• [Task goal]
Show each line in the items below that contains the word "Information", copied in full.

• [Input records]
○ ○ ○
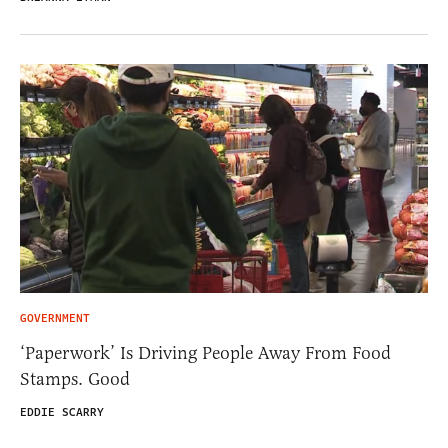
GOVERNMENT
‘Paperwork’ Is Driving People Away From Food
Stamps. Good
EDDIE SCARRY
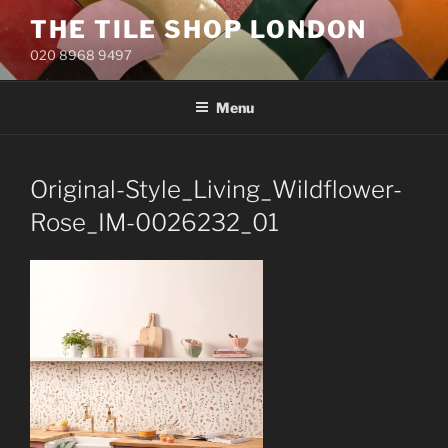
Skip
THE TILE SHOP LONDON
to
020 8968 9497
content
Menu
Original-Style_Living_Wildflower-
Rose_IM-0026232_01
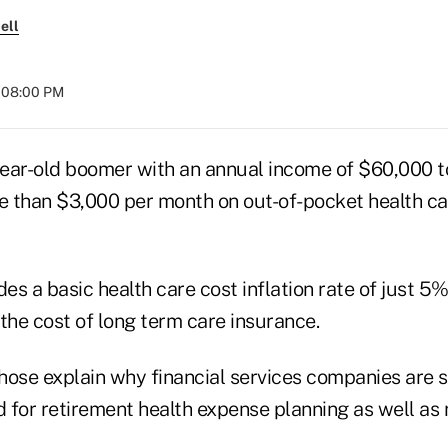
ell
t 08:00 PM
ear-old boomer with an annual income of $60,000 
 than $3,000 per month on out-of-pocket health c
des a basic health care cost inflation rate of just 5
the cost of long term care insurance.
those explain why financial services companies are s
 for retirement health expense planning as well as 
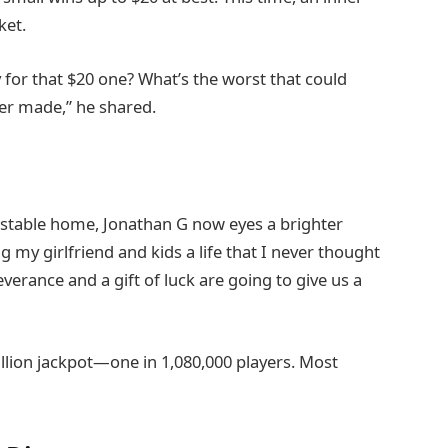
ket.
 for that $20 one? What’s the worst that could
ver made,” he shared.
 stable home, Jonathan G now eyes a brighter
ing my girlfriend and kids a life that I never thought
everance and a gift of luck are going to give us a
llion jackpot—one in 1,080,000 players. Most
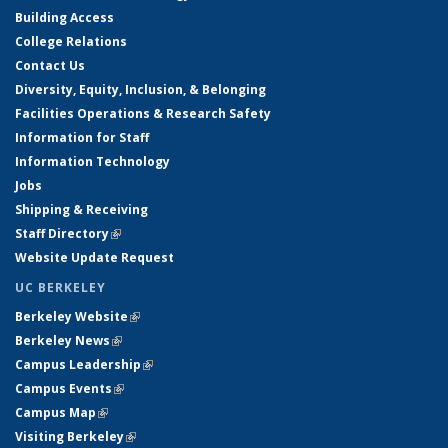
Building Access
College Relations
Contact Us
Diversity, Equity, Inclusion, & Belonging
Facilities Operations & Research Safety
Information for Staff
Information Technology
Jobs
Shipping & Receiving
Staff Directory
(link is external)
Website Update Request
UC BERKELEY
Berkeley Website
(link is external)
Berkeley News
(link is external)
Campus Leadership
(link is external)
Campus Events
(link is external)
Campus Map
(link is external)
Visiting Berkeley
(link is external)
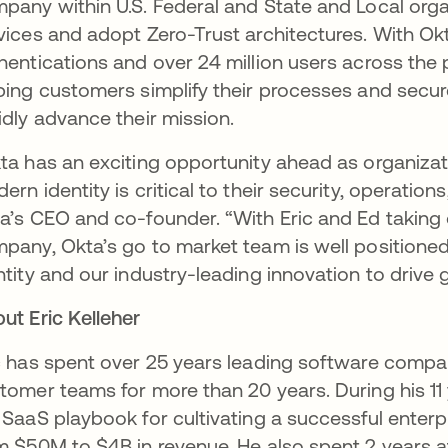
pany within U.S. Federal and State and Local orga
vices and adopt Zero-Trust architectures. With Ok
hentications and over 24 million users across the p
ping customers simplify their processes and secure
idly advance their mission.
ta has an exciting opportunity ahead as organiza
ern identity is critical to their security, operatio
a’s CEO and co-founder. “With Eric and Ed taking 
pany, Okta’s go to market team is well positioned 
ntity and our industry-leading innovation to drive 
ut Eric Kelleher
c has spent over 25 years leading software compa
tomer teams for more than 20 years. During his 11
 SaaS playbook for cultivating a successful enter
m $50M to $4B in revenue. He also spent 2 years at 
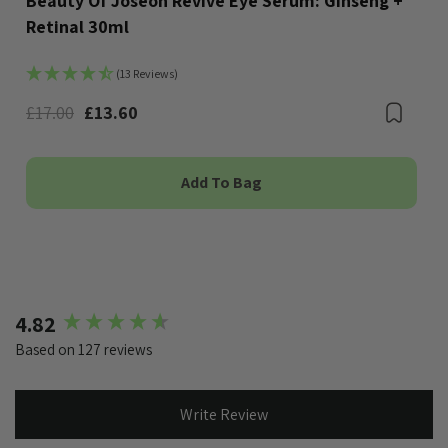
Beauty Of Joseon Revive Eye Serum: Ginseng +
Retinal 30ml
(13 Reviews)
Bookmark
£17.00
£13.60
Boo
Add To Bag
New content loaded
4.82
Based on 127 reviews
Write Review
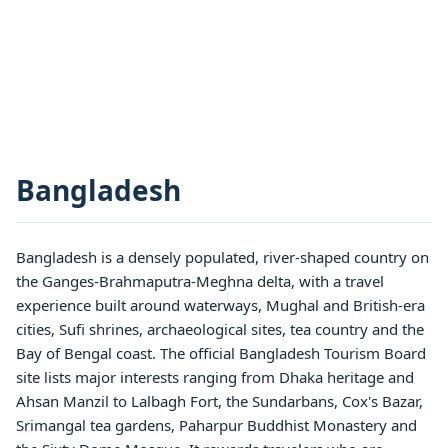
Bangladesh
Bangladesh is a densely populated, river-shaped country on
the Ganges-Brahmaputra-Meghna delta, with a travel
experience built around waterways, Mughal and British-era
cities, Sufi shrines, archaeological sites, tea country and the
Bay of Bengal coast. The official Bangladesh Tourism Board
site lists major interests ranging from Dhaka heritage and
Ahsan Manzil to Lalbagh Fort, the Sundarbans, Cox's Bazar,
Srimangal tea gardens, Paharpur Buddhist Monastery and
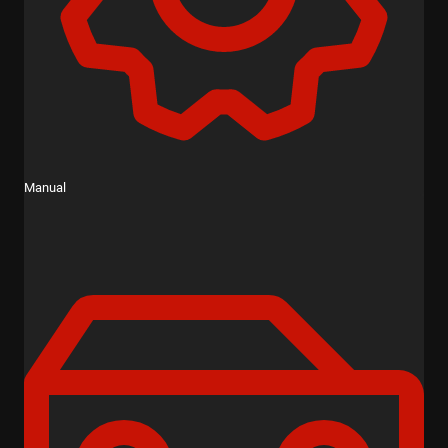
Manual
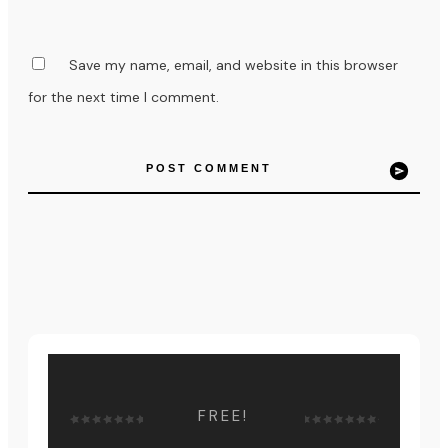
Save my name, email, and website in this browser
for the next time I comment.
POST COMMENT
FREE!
○ ○ ○
• [Answer box]
Information for Staff
Information Technology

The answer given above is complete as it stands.